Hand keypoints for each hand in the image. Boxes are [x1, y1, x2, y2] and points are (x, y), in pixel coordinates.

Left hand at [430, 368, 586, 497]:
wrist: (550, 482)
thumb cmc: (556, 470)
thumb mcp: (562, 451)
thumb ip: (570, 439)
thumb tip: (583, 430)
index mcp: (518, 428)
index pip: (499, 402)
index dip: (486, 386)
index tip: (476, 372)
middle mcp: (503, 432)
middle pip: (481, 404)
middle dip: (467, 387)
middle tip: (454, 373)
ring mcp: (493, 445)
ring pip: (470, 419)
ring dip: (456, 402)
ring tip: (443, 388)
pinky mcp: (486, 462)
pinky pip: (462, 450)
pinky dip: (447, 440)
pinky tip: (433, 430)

* * *

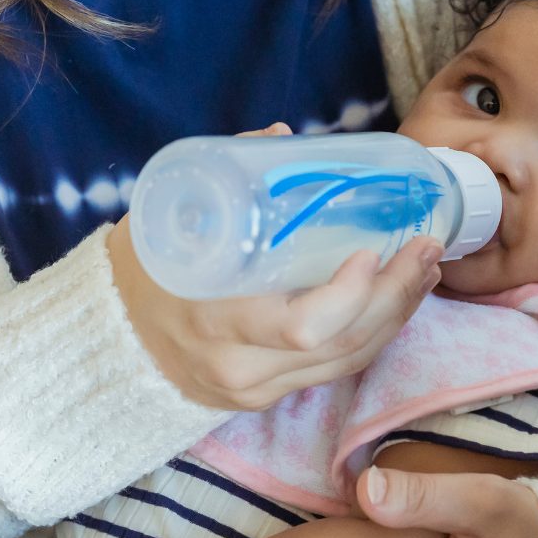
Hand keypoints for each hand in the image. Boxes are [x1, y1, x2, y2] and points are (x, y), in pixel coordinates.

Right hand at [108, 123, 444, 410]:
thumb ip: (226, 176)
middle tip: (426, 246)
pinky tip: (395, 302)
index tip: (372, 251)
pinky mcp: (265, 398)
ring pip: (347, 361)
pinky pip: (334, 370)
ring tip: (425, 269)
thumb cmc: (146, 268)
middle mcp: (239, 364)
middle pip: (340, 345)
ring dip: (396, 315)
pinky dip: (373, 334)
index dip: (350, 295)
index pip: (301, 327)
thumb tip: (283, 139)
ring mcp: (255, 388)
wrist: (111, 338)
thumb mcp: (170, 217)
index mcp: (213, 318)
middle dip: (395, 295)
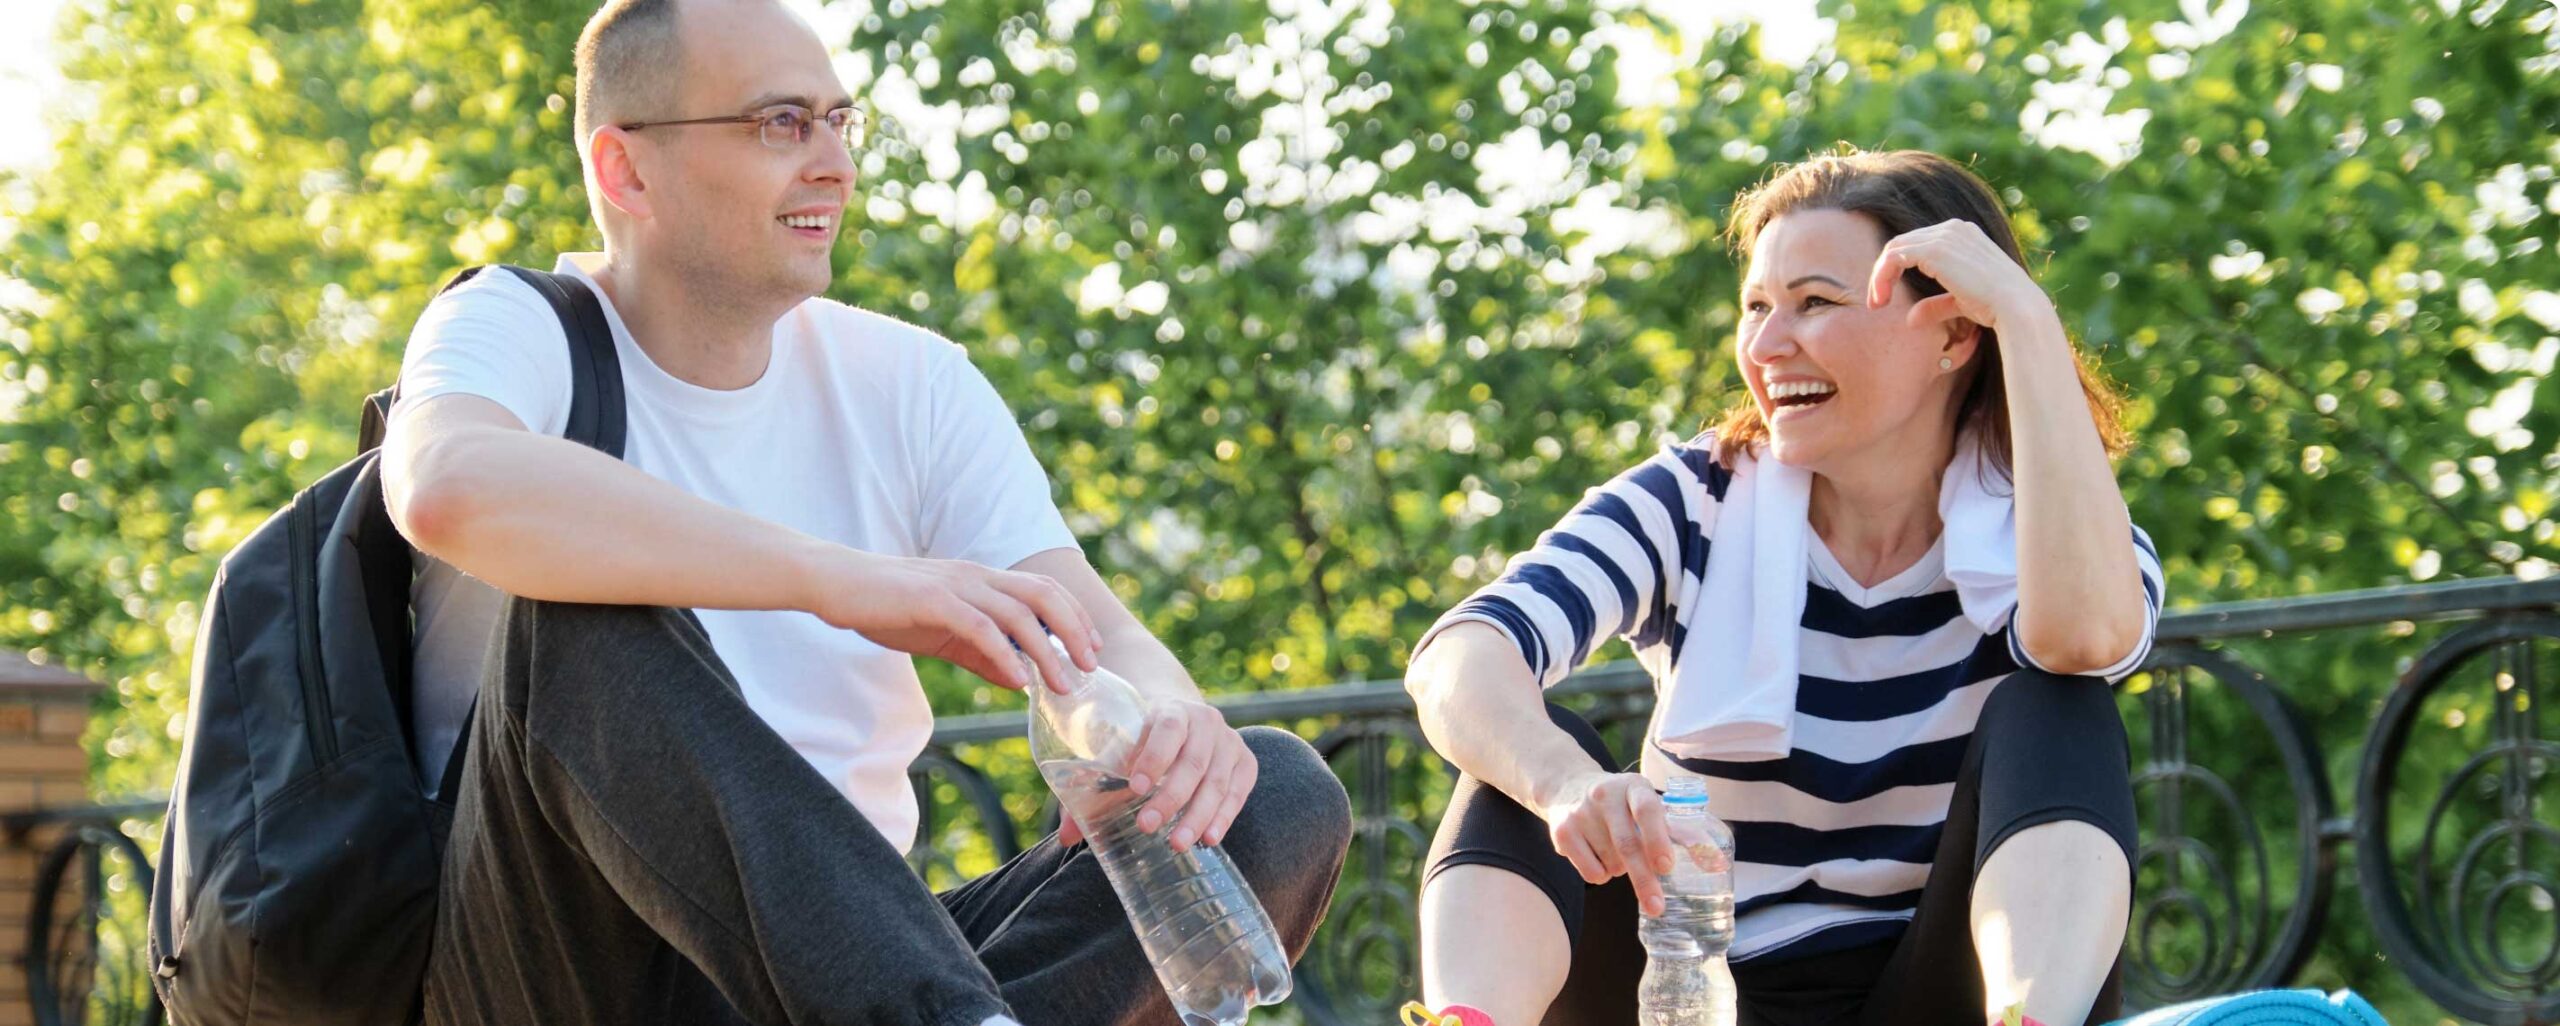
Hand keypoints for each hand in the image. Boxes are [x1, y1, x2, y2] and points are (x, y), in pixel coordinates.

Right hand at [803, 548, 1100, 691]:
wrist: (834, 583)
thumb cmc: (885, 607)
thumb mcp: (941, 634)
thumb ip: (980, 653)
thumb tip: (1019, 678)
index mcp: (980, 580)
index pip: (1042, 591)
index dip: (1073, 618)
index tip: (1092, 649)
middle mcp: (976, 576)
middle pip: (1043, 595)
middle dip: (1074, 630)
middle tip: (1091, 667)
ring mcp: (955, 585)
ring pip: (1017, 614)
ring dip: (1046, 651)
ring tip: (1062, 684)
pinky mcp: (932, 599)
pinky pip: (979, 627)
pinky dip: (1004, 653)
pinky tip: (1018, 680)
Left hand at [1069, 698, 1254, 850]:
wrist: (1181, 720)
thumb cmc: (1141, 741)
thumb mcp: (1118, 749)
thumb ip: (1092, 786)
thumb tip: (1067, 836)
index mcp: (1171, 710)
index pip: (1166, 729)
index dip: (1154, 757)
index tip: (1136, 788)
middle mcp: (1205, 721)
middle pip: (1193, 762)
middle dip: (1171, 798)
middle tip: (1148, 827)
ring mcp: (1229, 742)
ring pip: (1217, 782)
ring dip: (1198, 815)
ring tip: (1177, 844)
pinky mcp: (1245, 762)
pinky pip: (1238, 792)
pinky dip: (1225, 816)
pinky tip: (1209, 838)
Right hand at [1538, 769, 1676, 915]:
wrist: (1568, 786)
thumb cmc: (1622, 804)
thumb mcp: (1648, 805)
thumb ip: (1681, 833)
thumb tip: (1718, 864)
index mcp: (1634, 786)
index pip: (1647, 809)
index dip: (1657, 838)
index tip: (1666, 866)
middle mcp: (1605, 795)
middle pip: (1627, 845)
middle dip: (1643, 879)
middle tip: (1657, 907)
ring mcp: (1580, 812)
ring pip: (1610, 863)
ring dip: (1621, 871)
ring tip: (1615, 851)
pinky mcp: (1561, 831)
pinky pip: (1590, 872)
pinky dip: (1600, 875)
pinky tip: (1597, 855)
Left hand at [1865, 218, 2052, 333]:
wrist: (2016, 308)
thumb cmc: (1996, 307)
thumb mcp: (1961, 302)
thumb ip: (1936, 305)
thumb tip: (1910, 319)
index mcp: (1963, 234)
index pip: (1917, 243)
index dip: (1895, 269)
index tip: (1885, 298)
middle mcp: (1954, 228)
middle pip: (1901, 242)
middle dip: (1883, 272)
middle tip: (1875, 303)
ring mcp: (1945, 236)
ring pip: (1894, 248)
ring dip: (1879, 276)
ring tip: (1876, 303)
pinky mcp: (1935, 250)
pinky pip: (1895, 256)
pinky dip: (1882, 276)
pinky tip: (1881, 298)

## TASK OBJECTIVE:
Show each line from the listing above that includes the word "hand".

## RESULT FOR THIS TASK:
Hand keypoints for each hand in the image. Boxes are [x1, y1, x2, y2] and points are (x, y), in pixel coordinates.
Left hand at [430, 368, 586, 497]:
Hand keypoints for each hand in the image. Boxes are [x1, y1, x2, y2] and points are (x, y), in pixel coordinates.
Right hand at [108, 123, 444, 410]:
Hand keypoints for each hand in the image. Boxes are [x1, y1, x2, y2] and points are (x, y), in pixel coordinates.
Right hand at [803, 548, 1100, 691]:
Left hand at [1069, 698, 1254, 850]:
Right hand at [1538, 769, 1676, 915]:
Left hand at [1865, 218, 2052, 333]:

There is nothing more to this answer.